To head off the obvious — I realise there are databases with more cloud-friendly licensing. Unfortunately real life gets in the way, so we’re stuck with SQL Server until we can migrate away from it.

AWS, Rackspace Cloud & Azure compared

If you’ve got this far, I’m assuming you want some detail, so here goes.


  • I am ignoring platform as a service offerings entirely (so SQL Azure, RDS you’re out)
  • I am only looking at SQL Server Standard
  • I am only considering SQL licensing costs, not the cost of the underlying hardware. For cloud providers that don’t explicitly state a licensing cost (only Azure does this), I’m going to take the cost of a Windows VM with SQL Server on it and subtract the cost of a Windows VM.
  • SQL Server is licensed per core, so I’m going to group these calculations by core
  • I’m just looking at monthly pricing with no commitment, as that’s how we’re currently paying for our dedicated kit too.
  • Rackspace has different UK pricing in GBP, but I’ve spot checked the numbers and there was no material difference from their USD pricing, so we’re just going with that.
  • I am looking at prices for Europe-based data centres, in USD. I haven’t checked but I don’t expect this varies significantly from the US
  • I am assuming 730 hours in a month

Data sources

I have taken the prices from these locations:,, and (as of 22 Jan 2015).

Medium isn’t the best place for displaying tabular data, so I’ve included an image below, and you can download the spreadsheet here.

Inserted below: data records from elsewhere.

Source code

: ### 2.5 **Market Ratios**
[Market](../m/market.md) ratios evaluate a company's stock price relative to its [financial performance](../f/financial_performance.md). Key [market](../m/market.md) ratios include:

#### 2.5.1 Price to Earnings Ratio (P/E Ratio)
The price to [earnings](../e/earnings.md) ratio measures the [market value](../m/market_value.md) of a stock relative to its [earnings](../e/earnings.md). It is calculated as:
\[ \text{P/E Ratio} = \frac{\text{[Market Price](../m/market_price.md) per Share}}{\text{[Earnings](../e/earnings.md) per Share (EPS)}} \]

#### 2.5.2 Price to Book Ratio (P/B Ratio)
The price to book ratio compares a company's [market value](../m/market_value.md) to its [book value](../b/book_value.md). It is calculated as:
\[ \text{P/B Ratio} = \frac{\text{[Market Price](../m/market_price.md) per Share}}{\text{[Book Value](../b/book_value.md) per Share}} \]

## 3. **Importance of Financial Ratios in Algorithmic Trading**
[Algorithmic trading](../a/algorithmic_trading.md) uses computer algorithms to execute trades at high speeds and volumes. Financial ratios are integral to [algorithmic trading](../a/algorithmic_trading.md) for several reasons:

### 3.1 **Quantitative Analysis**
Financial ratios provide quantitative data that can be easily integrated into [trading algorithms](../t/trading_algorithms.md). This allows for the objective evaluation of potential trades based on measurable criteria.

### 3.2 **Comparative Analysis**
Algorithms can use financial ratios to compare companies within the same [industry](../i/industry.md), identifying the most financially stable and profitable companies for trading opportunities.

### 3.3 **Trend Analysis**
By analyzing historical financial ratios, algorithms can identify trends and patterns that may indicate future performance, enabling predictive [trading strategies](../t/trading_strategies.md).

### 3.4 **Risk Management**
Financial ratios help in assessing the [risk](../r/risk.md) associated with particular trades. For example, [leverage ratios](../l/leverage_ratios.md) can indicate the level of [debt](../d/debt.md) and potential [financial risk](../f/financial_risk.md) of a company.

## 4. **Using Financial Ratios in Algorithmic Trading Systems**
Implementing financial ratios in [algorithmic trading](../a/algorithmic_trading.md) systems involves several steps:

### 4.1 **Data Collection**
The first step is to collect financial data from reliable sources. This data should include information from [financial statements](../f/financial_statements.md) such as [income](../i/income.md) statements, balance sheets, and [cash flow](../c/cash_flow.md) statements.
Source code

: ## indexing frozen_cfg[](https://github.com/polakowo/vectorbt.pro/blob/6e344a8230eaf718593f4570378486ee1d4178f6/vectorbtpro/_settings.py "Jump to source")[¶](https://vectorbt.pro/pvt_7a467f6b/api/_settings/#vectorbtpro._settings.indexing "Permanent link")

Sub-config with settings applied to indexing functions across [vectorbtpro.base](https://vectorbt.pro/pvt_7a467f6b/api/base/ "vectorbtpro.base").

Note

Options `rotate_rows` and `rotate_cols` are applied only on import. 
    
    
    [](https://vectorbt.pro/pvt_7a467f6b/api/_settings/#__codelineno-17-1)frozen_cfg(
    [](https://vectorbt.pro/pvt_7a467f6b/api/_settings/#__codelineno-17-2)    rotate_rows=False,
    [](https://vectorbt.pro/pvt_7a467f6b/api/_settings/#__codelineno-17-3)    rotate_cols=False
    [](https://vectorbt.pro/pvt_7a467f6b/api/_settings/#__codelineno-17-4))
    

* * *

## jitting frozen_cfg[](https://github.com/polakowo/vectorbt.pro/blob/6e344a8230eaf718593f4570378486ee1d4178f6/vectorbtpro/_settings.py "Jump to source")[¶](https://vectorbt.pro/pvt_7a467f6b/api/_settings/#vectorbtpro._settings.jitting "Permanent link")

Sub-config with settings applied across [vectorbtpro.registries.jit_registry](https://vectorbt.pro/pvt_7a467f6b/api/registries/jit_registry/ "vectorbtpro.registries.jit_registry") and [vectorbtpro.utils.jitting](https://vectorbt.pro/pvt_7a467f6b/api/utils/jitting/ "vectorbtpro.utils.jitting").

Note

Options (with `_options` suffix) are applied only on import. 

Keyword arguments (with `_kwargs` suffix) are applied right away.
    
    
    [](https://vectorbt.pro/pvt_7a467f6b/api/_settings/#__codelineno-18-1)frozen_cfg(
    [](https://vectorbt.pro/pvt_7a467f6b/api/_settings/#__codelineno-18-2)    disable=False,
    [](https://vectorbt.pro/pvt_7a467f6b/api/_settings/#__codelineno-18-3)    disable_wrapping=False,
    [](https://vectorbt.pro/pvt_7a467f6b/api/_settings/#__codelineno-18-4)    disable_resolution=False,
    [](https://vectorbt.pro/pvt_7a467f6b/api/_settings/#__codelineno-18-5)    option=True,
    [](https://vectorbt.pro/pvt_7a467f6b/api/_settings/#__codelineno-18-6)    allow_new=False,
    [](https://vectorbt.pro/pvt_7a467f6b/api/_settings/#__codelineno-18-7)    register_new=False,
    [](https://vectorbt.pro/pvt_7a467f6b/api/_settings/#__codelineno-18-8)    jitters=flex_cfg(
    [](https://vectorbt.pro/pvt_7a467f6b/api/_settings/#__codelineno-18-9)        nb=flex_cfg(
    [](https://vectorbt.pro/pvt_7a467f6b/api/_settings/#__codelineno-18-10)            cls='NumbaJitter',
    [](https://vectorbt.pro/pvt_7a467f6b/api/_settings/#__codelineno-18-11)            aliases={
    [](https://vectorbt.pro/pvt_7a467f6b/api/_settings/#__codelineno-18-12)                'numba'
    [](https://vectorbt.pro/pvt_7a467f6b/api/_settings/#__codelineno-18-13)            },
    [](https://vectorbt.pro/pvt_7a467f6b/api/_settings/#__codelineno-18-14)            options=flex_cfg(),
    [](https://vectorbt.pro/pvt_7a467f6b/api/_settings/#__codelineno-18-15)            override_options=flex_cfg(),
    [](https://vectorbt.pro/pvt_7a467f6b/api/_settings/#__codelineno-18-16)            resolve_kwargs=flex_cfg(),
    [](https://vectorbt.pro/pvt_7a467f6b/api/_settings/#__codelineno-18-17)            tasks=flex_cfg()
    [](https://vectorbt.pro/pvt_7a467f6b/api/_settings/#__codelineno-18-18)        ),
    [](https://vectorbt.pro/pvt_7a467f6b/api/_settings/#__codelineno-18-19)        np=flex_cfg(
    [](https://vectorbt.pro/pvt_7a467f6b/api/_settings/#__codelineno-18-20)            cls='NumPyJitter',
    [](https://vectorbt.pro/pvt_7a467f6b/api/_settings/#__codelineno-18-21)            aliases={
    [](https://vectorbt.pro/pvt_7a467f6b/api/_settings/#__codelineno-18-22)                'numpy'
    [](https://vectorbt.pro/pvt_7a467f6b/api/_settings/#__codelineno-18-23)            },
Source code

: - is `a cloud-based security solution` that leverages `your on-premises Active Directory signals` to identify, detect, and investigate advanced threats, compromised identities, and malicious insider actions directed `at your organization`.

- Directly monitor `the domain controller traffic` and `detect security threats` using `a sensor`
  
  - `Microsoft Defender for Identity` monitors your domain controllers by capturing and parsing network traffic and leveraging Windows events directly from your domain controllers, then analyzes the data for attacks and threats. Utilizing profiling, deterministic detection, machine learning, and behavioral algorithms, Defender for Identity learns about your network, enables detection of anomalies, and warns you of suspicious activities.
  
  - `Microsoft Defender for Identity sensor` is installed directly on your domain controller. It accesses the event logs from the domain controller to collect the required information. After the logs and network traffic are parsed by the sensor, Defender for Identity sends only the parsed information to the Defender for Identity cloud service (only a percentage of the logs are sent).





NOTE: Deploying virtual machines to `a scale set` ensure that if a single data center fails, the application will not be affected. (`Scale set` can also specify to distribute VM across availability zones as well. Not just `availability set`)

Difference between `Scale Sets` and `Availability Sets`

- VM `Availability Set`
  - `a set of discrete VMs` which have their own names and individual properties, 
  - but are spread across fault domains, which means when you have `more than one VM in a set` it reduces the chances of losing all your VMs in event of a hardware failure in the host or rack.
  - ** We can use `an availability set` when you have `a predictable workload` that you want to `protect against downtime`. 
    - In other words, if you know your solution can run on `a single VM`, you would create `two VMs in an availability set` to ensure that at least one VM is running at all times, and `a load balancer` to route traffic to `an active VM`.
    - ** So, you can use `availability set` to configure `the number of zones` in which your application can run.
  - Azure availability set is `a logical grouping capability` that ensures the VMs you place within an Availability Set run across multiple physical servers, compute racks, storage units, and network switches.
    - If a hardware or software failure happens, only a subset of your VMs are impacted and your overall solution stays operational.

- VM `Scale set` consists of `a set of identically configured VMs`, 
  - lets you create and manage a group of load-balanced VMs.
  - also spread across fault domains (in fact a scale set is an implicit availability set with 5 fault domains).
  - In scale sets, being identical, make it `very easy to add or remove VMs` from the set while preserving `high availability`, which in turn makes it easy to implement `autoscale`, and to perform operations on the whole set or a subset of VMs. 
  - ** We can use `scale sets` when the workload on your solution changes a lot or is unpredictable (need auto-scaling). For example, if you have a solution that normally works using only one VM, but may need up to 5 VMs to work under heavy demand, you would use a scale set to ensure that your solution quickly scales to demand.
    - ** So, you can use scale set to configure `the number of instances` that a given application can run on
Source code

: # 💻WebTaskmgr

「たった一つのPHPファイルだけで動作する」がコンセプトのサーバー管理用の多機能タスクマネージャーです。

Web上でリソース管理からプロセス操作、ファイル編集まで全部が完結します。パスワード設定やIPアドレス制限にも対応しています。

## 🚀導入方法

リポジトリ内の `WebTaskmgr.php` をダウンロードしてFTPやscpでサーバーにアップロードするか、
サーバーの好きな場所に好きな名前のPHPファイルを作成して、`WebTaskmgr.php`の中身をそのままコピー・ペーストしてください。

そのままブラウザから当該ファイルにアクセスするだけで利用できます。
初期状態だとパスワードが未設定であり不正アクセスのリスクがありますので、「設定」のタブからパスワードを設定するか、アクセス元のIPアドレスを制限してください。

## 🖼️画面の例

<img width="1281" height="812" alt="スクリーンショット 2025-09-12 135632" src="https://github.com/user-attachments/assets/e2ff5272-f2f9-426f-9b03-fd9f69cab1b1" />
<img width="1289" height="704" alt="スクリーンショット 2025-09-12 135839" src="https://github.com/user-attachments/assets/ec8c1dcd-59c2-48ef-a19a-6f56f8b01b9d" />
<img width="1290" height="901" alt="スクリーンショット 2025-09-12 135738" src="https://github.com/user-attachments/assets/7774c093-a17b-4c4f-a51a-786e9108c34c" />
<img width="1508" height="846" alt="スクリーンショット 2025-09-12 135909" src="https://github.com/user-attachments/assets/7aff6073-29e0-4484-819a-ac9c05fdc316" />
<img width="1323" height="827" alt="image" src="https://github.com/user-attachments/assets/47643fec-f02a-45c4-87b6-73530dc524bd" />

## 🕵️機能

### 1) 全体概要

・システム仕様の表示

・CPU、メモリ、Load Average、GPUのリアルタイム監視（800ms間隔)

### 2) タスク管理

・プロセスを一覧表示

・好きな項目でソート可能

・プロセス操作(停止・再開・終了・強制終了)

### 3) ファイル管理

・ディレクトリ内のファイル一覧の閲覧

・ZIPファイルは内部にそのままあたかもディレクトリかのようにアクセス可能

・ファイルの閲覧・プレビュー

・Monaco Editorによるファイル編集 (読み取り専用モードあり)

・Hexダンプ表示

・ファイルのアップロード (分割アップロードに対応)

Azure is the cheapest, working out around $75–80 per core (regardless of VM, as they list their SQL prices separately). I’m assuming this is essentially cost price, as I’ve been told elsewhere that a 4 core license via the SPLA scheme is generally $300/month. Not surprising, given it’s Microsoft licensing their own product.

Rackspace Cloud is more expensive, but very consistent, working out between $100 per core (regardless of VM), so a 25% markup. As a note of comparison, on our dedicated kit, we pay £420/month for a 6 core license, which works out at £70/$106 USD so this is consistent.

AWS is the big surprise here, with prices ranging anything from $136 at it’s cheapest to $236 (m series followed by r series, followed by c series). That’s a whopping 70%-195% markup.

Cloud vs Dedicated

I mentioned earlier another price differential moving to cloud. Regardless of which cloud provider you’re using, SQL Server will (probably) cost you 2x what you’re paying for dedicated kit. That’s because SQL Server licensing ignores hyper threaded cores (PDF) on dedicated kit, but not on virtualized kit, assuming you are only licensing the VM and not the host itself. So if you’re running in a virtualized environment with hyperthreading turned on (Azure, AWS, Rackspace Cloud, for instance), you have two virtual cores for each real processing core, and so you’ll need to pay for twice the number of cores to get the (vaguely) equivalent performance.

Wrapping up

Like I said at the start, I’m no licensing expert, but given the already painful SQL licensing costs, seeing the huge differences we’d be paying in AWS vs other cloud providers is a hard pill to swallow. Please let me know if you spot any mistakes in my calculations!

It would certainly push us away from SQL Server even faster than we were planning, but in the meantime… would be interested to hear any insights as to why there are such big variations and such a huge markup at AWS!